El conocimiento y práctica de la existencia del AMOR DE VOLUNTAD hubiera paliado y quizás evitado las situaciones y consecuencias más abajo expuestas.

Cuando uno de los cónyuges dice al otro que deja de quererle, no podríamos encontrar en los dos siguientes casos:

A) “Deseo quererte, y cada vez más, pero si no me ayudas, si no te dejas, por más que lo intento no consigo nada. Lo intentaré pero mi paciencia no es ilimitada, y llagará un momento que dejaré reintentarlo, porque tú estás incumpliendo tu trato conmigo, y no te puedo obligar a quererme.

Por tanto, tú incumples el querer continuar y no yo., Lo he intentado repetidas veces, no me considero culpable, he puesto todo de mi parte, pero tú no cooperas por solucionar esta situación que nos separa cada vez más”.

B) Soy consciente de que no me quieres, pero aunque me siento liberado de quererte después de varios intentos, DECIDO libremente seguir queriéndote, por varios motivos: en la esperanza de que mi amor acabe haciendo mella en ti y después de tu bache, volvamos a empezar, o por un bien superior a mí mismo como puede ser el bien de los hijos, o porque llevo mi compromiso hasta el final (a pesar de que mi propia felicidad esta aparentemente rota...)

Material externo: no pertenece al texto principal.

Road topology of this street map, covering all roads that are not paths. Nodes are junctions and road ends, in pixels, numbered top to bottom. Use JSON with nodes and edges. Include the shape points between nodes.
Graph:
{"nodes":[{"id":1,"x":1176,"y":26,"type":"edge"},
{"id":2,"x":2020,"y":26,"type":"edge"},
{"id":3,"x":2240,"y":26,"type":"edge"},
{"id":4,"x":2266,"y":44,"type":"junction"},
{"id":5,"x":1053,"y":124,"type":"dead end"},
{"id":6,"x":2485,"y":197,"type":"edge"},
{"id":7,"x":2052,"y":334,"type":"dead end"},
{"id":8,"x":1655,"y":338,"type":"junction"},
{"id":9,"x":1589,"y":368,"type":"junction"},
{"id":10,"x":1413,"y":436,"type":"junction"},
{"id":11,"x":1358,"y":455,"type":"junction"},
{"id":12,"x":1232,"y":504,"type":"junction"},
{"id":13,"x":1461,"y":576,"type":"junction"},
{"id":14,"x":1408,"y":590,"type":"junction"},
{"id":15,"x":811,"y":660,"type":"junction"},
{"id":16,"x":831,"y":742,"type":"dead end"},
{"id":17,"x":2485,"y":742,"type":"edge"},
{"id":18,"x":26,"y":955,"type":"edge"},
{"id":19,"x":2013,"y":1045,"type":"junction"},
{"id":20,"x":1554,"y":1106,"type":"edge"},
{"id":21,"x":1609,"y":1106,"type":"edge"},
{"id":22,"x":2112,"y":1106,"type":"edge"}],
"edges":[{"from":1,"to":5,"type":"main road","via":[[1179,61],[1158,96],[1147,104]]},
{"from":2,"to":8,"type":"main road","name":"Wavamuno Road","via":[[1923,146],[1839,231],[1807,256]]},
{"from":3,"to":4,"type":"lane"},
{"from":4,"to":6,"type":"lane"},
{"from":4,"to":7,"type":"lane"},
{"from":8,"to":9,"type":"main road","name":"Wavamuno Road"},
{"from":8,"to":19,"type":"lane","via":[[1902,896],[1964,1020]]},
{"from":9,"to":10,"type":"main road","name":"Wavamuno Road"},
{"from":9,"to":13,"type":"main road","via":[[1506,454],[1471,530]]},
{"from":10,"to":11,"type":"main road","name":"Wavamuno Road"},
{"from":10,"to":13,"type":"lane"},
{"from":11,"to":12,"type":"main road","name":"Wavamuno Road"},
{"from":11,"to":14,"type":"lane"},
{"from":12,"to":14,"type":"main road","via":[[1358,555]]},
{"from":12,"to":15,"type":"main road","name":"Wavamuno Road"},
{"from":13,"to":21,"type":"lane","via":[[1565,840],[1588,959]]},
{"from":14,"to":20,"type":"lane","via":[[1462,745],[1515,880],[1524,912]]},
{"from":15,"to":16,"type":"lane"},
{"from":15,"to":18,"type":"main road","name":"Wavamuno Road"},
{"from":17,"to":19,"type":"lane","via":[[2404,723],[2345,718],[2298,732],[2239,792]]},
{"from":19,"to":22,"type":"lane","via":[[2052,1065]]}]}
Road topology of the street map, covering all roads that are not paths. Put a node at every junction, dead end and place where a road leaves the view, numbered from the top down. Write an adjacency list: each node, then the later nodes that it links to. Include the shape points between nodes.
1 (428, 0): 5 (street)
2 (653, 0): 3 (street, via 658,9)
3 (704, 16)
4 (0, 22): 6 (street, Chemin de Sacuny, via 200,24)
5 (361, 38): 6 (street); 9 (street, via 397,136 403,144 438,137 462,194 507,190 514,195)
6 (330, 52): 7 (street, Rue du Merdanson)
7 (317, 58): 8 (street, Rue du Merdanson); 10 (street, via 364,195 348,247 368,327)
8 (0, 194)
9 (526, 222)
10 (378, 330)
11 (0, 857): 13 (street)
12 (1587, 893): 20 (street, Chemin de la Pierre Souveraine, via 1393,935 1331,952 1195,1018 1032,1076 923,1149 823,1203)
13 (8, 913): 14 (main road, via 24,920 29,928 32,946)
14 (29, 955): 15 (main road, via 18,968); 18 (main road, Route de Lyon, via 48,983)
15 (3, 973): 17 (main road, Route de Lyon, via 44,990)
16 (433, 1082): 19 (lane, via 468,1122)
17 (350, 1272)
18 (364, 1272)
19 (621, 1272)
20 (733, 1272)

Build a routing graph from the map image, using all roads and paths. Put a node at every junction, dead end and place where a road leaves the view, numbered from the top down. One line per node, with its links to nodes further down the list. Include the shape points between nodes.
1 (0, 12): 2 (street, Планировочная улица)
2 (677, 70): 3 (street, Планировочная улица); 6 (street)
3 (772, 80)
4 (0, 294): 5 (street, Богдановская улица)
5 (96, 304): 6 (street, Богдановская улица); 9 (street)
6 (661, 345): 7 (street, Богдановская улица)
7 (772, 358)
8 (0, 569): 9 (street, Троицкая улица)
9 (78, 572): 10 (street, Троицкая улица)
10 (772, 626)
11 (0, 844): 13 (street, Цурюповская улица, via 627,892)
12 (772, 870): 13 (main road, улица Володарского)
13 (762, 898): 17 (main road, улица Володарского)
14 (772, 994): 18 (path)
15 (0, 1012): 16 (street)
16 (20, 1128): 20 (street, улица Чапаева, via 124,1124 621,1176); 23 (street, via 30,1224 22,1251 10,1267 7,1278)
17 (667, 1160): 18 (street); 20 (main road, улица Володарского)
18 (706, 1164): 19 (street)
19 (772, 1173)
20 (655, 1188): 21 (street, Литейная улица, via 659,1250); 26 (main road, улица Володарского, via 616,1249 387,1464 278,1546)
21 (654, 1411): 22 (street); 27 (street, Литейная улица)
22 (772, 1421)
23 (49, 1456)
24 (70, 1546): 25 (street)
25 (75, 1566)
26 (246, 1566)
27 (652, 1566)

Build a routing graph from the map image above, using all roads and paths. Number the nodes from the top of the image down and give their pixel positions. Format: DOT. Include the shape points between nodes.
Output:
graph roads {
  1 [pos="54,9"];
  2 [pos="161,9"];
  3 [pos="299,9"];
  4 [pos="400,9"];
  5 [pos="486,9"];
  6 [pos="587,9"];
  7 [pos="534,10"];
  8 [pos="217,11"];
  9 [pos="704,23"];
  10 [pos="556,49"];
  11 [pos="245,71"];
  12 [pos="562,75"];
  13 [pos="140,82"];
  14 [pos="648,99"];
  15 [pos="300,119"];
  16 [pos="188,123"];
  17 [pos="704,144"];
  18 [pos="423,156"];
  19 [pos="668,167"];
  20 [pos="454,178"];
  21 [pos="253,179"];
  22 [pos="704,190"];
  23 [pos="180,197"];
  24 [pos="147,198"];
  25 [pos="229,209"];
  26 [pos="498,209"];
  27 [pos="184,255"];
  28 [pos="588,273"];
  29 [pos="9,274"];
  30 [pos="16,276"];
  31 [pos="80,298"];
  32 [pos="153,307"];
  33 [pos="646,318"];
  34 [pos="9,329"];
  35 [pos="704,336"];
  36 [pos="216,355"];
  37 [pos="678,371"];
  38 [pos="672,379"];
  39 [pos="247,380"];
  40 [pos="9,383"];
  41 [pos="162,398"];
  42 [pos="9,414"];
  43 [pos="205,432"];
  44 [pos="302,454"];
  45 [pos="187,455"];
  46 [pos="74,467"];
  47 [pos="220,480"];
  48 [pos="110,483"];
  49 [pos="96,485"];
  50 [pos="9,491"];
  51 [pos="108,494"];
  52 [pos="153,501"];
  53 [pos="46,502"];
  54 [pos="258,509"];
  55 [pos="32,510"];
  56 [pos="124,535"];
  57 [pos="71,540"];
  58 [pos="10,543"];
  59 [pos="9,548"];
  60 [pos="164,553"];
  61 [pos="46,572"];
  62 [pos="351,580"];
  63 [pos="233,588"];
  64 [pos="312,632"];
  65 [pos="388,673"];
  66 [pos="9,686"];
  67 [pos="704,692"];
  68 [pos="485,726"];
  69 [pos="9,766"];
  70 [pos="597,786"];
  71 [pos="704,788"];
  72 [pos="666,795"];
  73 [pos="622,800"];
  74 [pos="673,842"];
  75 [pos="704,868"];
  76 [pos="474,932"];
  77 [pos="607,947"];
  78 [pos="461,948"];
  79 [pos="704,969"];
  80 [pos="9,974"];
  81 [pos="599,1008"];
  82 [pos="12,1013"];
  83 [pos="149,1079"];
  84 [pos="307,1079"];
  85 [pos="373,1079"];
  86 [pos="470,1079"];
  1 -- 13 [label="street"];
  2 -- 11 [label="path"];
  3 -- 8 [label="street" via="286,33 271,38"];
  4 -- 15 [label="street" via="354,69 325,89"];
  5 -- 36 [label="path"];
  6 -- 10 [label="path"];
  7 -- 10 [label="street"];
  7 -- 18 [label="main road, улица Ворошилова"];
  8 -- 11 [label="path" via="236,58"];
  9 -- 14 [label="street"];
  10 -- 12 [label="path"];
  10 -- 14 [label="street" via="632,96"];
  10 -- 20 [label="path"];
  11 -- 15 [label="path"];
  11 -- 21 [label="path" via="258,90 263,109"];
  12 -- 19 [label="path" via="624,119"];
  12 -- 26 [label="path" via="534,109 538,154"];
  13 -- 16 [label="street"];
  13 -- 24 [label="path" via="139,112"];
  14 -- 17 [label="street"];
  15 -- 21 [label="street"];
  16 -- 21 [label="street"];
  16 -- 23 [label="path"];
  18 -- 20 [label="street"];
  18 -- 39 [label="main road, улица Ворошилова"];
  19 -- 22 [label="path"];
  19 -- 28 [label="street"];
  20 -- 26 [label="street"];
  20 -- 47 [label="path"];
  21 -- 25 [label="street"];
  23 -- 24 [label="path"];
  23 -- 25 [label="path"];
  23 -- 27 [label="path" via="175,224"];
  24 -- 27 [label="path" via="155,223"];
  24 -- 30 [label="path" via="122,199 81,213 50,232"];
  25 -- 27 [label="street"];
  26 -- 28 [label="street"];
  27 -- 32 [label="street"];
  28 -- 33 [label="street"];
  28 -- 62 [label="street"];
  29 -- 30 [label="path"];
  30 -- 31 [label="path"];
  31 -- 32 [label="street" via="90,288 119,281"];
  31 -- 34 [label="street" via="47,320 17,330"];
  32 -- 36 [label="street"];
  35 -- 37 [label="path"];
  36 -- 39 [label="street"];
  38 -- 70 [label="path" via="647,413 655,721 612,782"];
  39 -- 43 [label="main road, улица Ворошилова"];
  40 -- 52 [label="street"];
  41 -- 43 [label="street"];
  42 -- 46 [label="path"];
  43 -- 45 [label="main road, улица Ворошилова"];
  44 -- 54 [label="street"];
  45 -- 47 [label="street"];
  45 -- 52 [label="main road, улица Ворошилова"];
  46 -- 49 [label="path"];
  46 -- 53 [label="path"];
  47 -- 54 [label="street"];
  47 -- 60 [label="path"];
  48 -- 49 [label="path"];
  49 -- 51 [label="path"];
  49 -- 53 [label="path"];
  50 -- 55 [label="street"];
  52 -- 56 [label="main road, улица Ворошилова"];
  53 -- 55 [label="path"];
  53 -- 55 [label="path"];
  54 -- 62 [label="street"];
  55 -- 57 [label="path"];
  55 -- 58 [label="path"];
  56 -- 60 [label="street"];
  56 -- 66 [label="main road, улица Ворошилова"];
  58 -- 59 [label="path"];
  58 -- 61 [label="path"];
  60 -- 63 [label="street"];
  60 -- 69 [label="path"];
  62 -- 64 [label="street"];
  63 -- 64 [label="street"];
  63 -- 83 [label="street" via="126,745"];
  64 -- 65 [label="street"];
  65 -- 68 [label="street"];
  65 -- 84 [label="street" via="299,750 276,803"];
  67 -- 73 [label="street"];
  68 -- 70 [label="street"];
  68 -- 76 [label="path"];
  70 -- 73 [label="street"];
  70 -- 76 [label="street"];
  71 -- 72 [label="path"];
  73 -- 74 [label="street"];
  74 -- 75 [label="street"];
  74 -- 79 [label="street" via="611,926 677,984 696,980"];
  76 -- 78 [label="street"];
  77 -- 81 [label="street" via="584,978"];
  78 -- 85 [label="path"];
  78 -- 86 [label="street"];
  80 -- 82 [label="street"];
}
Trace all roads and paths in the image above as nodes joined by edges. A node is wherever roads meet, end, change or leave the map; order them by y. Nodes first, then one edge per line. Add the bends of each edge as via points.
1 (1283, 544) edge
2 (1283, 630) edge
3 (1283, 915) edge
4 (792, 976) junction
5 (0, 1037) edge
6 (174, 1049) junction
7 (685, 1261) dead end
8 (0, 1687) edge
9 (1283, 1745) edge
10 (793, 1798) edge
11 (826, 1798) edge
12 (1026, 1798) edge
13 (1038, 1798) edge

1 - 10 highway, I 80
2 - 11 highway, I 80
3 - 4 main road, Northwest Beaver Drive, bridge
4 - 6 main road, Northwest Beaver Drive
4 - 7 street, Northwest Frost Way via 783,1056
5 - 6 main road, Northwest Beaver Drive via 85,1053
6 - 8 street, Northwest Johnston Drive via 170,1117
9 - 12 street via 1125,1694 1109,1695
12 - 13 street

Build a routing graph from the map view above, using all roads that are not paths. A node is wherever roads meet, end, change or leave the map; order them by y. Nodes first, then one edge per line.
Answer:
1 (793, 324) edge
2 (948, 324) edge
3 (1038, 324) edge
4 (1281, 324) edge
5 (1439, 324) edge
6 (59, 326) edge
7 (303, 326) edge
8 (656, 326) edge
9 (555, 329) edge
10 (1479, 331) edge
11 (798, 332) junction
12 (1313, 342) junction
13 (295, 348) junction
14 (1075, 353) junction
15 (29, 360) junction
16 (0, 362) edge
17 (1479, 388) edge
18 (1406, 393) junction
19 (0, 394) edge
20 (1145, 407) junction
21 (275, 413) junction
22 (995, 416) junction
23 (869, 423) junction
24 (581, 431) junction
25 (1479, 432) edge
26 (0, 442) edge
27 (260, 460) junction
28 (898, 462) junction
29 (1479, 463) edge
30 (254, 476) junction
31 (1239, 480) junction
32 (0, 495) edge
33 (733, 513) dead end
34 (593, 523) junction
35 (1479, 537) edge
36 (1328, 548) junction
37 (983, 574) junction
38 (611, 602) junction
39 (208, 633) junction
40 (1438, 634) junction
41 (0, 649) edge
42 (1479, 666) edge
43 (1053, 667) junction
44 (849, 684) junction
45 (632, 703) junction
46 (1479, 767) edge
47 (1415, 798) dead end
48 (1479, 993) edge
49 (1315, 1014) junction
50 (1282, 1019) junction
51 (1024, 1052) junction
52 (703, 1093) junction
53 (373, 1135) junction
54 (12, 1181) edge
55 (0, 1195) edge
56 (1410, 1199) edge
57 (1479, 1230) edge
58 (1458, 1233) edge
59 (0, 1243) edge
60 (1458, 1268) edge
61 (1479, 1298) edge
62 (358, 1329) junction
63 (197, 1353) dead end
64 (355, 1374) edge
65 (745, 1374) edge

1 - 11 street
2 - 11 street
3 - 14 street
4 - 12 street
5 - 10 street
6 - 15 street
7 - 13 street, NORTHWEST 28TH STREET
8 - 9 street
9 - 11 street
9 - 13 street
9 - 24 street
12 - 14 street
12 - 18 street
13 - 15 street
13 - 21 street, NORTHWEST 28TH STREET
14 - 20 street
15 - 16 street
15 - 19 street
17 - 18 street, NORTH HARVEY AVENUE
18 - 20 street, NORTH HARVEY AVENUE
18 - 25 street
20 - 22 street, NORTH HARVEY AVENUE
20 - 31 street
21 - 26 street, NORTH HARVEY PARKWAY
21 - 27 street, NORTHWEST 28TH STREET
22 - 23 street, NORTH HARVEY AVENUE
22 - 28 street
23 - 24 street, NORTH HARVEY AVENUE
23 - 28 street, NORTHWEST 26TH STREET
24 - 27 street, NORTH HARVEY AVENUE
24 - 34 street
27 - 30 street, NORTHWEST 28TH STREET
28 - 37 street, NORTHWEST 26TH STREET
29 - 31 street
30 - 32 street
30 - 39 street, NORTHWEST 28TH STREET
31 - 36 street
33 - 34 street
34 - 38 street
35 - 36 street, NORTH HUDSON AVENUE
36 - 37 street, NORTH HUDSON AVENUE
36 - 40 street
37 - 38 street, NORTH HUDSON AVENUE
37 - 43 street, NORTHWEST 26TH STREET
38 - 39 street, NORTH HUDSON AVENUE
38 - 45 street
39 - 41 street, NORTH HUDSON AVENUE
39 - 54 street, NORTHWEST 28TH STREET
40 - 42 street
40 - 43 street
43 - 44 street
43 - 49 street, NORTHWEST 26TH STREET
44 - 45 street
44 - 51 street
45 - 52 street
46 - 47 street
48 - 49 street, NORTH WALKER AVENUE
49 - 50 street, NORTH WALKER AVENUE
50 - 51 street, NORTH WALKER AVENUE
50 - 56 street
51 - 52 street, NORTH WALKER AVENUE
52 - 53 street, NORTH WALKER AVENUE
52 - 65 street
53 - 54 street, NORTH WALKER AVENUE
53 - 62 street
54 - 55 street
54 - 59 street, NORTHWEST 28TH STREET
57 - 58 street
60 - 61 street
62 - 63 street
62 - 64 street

Estos podrían ser dos ejemplos, en el mejor y más óptimo de los casos, de la situación de una pareja al borde de la ruptura.

Creo que este  segundo caso (B) es "lo que debe ser", con independencia de cualquier consideración religiosa. En este caso es donde la persona esta actuando con  el Amor de Voluntad.

.Creo que estos argumentos están al alcance de una persona medianamente madura, y si no los sigue no es porque no sean lógicos, sino porque "no tiene fuerzas" donde agarrarse, es decir no ha cultivado a lo largo de su vida LO QUE ES EL AMOR DE VOLUNTAD.

Puede que hasta desconozcan su práctica, por su inmadurez emocional, de virtudes tales como: la fortaleza, la paciencia, la magnanimidad, la generosidad...que por otra parte son  virtudes que no triunfan a corto plazo, si el de enfrente no las practica, o al menos entiende su significado también.

Los fracasos nacen en el nivel emocional, no en el racional-lógico. De ahí la importancia de que uno sea maduro emocionalmente para comprometerse para siempre.

Creo verdaderamente, que cuando existe un fin de trascendencia superior, por encima de cualquier logro humano, en la vida personal de cualquier individuo, que funciona en su parte espiritual y que contesta a las preguntas de ¿Quién soy? y ¿A dónde voy?, el Amor de Voluntad, puede costar, pero se es feliz actuando así, Y en ocasiones será muy duro, pero por un fin trascendente no hay más remedio que practicarlo hasta el límite.